Do your workplace training programs help reduce instances of discrimination, harassment, and other improper conduct? Or are they simply an annual check-the-box ritual, which at best helps build defenses to legal claims but accomplishes nothing much more?

The good news is that with the proper ingredients in place, training not only helps prevent improper behavior but can contribute to a workplace that is inclusive, professional, and civil. The result is a culture that enables colleagues to work together most effectively and further their agency’s important public mission. What are those proper ingredients? You might envision legal lectures, presenting hypotheticals for discussion, asking participants to answer questions or respond to online quizzes, and documenting attendance. Unfortunately, those won’t achieve the desired result.

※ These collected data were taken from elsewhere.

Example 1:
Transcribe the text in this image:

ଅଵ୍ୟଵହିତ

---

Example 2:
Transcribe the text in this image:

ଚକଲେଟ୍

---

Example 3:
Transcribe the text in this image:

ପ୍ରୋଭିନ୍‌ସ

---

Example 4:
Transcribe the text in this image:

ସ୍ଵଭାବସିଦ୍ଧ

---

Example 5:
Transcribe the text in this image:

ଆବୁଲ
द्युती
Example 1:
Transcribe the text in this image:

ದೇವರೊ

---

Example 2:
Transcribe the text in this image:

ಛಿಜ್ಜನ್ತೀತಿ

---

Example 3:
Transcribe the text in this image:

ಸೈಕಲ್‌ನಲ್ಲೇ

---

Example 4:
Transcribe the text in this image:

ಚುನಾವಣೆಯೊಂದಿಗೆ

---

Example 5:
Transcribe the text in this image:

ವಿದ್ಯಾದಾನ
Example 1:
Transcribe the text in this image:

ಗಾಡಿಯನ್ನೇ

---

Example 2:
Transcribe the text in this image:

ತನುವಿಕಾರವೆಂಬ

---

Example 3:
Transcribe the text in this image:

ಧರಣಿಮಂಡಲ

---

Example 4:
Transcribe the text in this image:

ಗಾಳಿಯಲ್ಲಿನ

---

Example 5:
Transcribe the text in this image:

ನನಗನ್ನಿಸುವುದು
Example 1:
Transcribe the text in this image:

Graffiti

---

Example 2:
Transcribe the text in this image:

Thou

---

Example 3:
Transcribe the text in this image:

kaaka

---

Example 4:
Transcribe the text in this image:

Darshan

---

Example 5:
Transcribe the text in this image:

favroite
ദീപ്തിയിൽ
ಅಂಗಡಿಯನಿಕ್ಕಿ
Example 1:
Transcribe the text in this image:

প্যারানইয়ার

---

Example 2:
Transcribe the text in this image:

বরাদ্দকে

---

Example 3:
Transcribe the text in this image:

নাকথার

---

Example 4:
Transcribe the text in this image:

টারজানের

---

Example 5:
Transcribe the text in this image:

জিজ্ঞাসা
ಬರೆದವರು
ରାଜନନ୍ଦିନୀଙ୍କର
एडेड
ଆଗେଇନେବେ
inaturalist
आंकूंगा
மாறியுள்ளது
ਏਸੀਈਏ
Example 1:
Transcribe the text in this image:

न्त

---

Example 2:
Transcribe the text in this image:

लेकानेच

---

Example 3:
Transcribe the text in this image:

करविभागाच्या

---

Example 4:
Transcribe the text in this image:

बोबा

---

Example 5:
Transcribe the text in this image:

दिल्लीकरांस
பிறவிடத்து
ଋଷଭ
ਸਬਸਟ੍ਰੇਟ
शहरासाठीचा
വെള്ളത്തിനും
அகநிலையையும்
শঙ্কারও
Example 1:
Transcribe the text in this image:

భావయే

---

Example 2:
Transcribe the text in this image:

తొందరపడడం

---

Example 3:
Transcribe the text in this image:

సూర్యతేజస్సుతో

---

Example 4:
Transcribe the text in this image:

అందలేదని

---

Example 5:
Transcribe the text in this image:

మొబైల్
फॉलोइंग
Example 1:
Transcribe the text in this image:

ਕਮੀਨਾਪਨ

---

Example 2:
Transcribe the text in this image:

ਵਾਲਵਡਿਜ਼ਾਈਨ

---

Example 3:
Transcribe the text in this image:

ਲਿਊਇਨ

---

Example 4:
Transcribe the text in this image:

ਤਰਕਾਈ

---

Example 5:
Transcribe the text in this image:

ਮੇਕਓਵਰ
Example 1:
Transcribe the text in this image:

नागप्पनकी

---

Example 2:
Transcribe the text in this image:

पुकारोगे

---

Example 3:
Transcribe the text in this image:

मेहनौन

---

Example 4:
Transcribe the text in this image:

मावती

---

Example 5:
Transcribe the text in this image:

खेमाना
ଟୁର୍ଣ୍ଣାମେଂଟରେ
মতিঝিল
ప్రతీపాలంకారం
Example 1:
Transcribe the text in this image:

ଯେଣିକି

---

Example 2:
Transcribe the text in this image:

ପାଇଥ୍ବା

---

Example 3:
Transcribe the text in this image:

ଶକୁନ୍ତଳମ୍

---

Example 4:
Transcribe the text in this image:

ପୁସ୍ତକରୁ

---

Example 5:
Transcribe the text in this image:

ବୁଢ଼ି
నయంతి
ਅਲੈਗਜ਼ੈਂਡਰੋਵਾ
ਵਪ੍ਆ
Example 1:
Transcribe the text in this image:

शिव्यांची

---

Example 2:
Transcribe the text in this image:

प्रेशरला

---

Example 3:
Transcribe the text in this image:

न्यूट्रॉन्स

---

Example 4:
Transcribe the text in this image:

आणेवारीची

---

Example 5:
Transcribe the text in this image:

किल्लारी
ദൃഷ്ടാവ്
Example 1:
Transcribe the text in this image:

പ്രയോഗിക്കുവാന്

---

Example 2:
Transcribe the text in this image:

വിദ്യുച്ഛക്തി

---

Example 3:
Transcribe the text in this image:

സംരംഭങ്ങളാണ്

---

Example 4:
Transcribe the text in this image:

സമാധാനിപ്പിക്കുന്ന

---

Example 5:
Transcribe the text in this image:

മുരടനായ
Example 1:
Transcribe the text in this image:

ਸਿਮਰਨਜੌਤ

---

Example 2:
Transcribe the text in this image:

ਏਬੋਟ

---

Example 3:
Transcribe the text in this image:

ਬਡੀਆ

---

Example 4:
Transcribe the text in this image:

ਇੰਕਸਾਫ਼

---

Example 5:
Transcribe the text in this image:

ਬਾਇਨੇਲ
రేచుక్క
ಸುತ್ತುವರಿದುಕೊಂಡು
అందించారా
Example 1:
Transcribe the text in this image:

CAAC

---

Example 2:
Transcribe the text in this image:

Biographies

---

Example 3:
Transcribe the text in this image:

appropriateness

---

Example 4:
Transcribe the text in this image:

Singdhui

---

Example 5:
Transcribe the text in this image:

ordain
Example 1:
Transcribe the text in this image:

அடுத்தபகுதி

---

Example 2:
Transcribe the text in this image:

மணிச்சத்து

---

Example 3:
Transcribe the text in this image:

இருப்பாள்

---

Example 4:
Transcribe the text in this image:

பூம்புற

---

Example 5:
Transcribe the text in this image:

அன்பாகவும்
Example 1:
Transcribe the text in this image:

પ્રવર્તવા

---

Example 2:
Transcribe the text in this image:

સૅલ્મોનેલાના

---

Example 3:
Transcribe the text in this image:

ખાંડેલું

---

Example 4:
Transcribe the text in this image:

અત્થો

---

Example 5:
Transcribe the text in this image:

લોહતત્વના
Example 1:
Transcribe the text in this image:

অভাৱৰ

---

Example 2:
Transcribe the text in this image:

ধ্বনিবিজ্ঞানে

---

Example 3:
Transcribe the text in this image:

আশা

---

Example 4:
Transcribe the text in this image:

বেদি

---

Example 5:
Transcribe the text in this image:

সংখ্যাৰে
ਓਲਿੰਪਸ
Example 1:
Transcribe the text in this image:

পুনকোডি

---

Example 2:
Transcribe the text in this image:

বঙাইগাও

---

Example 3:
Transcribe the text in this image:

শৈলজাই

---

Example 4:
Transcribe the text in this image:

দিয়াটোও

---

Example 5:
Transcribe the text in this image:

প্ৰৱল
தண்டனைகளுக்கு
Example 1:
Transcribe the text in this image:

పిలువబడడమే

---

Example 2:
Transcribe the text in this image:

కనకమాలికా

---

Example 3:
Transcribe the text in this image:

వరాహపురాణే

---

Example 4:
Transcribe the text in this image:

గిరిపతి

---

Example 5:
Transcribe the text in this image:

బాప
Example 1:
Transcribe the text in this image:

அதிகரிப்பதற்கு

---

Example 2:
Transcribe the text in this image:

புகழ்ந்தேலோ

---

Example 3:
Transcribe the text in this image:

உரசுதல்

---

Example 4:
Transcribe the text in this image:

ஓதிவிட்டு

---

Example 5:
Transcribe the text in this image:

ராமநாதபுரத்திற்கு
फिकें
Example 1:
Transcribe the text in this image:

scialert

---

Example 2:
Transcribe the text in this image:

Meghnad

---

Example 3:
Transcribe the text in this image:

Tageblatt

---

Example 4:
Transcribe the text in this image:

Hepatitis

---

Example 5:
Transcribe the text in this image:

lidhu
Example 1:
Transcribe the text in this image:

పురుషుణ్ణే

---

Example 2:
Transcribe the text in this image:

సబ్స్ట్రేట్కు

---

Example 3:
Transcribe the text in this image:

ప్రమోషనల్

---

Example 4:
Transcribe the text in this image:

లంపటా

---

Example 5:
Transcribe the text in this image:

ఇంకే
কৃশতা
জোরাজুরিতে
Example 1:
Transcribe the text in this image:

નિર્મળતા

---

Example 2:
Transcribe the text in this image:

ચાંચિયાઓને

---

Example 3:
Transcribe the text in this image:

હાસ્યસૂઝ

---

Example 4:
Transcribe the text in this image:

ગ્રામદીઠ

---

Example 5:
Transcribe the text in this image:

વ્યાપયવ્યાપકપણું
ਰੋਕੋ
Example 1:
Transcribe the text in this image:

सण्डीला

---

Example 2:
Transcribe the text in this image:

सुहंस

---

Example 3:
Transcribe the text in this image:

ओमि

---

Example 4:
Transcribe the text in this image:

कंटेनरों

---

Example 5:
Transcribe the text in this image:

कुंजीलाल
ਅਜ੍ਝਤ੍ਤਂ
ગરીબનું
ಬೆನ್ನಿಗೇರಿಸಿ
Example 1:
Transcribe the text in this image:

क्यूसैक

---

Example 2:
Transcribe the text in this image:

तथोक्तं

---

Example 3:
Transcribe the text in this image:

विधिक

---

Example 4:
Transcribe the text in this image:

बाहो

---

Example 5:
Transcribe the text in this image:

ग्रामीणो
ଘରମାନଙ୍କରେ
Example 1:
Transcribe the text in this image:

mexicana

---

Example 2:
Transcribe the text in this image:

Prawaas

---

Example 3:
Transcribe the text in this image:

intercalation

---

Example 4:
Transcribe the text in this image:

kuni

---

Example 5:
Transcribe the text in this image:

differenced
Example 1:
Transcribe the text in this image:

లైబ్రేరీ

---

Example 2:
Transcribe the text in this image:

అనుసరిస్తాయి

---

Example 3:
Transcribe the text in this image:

For training to impact behavior and change what may be long-standing conduct, it must be shaped and reinforced by the organization’s commitment to building lawful, professional and civil workplaces. In turn, learning must be engaging, realistic, and memorable, and provide applicable content related to participants’ roles and responsibilities. It must also address both sides of this equation: long-standing behavior patterns that lead people to either perpetrate uncivil behavior or create an aversion to speaking up and intervening as bystanders.

This session will address a strategy and structure for changing behavior and culture and include a practical example used in a federal agency’s workplace. Participants will learn:

1. the role of the 5 Cs (Commitment, Communication, Content [related to learning experiences],Consequences and Continuity) and how they contribute to an inclusive culture;

2. a model for delivering workplace training to maximize its impact: it must matter to participants, be simple to understand and apply, and must stick (be sustained beyond the immediate impact of class or online learning experiences);

3. how learning has actually been deployed in a federal workplace using principles addressed in this session and the impact of this approach as reported by U.S. government agencies in the EEOC’s June 2016 Harassment Report.